ネパール出身。1984年より派遣前訓練のネパール語講師を務める。送り出した教え子は1000人以上にのぼる。

ネパール語の授業の様子。教室には歴代の候補生が残した写真やパネルなども飾られている

 トマトとタマネギと卵を渡されたら、何をつくりますか? おそらく多くの方が「オムレツ」と答えるでしょう。ですが、答えはオムレツだけではないはずです。人間には、考える力、工夫する力、拡張する力が備わっている。それらがあれば、オムレツ以外の立派なレシピを考え出すこともできるでしょう。私がネパール語の指導で基本としてきたのは、候補生たちが持つこれらの力を削がないようにすることです。つまり、単語などの「食材」は提供するけれども、それを使ってある表現へと組み立てる「レシピ」は、生徒自身に考えてもらう。「覚えること」に終始するあまり、「想像すること」がおろそかになることのないよう、「この単語を覚えてきなさい」ということも言わない。言わば、私がやっているのは「サポート」であって、「教えること」ではありません。

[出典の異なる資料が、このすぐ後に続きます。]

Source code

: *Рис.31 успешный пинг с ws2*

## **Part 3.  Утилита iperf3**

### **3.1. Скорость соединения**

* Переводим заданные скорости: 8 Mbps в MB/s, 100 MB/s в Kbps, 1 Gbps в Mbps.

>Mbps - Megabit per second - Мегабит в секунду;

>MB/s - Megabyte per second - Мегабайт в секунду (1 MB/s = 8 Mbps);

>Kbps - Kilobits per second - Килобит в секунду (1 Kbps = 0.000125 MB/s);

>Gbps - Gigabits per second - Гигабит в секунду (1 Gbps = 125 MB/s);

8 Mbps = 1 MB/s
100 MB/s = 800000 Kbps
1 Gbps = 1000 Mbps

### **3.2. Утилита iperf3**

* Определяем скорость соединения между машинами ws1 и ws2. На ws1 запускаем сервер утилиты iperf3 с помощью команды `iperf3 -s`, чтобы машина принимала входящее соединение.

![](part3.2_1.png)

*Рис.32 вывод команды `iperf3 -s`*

 多くのOB・OGから、よく連絡をいただきます。そのようなときに私がこだわっているのは、彼らとネパール語で会話することです。「現地の人と共に汗を流し、同じ釜の飯を食べる」というのが協力隊のモットーですが、帰国後、現地の人たちに連絡したときに、言語力の衰えのせいで相手が話していることを理解できなくなってしまっていたら、きっと残念な気持ちになりますよね。皆さんにはそうなってほしくないのです。

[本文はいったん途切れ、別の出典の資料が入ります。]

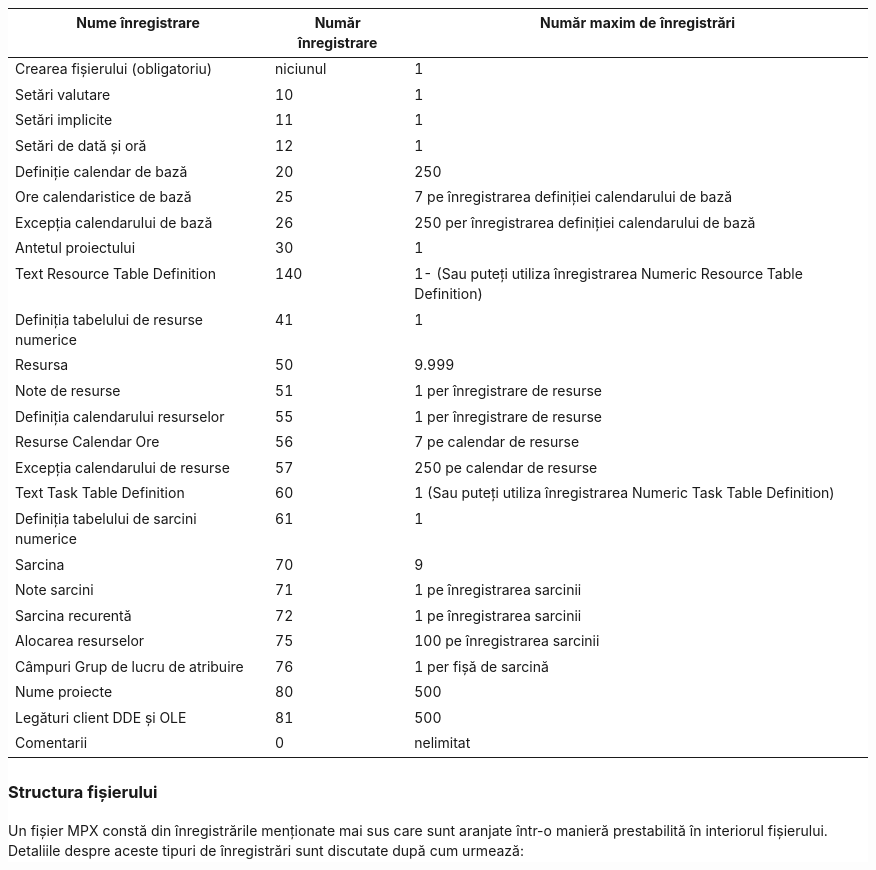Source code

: |Nume înregistrare|Număr înregistrare|Număr maxim de înregistrări
---|---|---|
|Crearea fișierului (obligatoriu)|niciunul|1
|Setări valutare|10|1
|Setări implicite|11|1
|Setări de dată și oră|12|1
|Definiție calendar de bază|20|250
|Ore calendaristice de bază|25| 7 pe înregistrarea definiției calendarului de bază
|Excepția calendarului de bază|26| 250 per înregistrarea definiției calendarului de bază
|Antetul proiectului|30|1
|Text Resource Table Definition|140|1- (Sau puteți utiliza înregistrarea Numeric Resource Table Definition)
|Definiția tabelului de resurse numerice|41|1
|Resursa|50|9.999
|Note de resurse|51| 1 per înregistrare de resurse
|Definiția calendarului resurselor|55| 1 per înregistrare de resurse
|Resurse Calendar Ore|56| 7 pe calendar de resurse
|Excepția calendarului de resurse| 57|250 pe calendar de resurse
|Text Task Table Definition|60|1 (Sau puteți utiliza înregistrarea Numeric Task Table Definition)
|Definiția tabelului de sarcini numerice|61|1
|Sarcina|70|9
|Note sarcini|71| 1 pe înregistrarea sarcinii
|Sarcina recurentă|72| 1 pe înregistrarea sarcinii
|Alocarea resurselor|75| 100 pe înregistrarea sarcinii
|Câmpuri Grup de lucru de atribuire|76| 1 per fișă de sarcină
|Nume proiecte|80|500
|Legături client DDE și OLE|81|500
|Comentarii|0|nelimitat

### Structura fișierului ###

Un fișier MPX constă din înregistrările menționate mai sus care sunt aranjate într-o manieră prestabilită în interiorul fișierului. Detaliile despre aceste tipuri de înregistrări sunt discutate după cum urmează:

 現在訓練中の2018年度3次隊は、私にとって104番目の隊次になります。教え子の人数は1000人を超えるでしょう。それでも私は、これまで教えてきたすべての候補生たちを覚えている自信があります。というのも、候補生には家族のように接しているのですが、そうするなかで深いつながりができていくと感じているからです。ですから、私が元気なうちに(笑)、また遊びにきてください。ネパール語で思い出を語らいましょう。